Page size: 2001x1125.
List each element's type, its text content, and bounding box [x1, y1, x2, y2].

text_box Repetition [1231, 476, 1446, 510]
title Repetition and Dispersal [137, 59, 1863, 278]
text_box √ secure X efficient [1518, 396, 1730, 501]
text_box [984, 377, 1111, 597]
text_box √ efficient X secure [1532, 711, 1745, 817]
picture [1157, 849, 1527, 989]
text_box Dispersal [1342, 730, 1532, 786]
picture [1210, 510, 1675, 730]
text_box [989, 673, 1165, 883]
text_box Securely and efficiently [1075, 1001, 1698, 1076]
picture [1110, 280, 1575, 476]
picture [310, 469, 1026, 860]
+++
Directions:
Every line of the material above must be duplicated exactly.

Solution to this problem:
Page size: 2001x1125.
List each element's type, its text content, and bounding box [x1, y1, x2, y2].

text_box Repetition [1231, 476, 1446, 510]
title Repetition and Dispersal [137, 59, 1863, 278]
text_box √ secure X efficient [1518, 396, 1730, 501]
text_box [984, 377, 1111, 597]
text_box √ efficient X secure [1532, 711, 1745, 817]
picture [1157, 849, 1527, 989]
text_box Dispersal [1342, 730, 1532, 786]
picture [1210, 510, 1675, 730]
text_box [989, 673, 1165, 883]
text_box Securely and efficiently [1075, 1001, 1698, 1076]
picture [1110, 280, 1575, 476]
picture [310, 469, 1026, 860]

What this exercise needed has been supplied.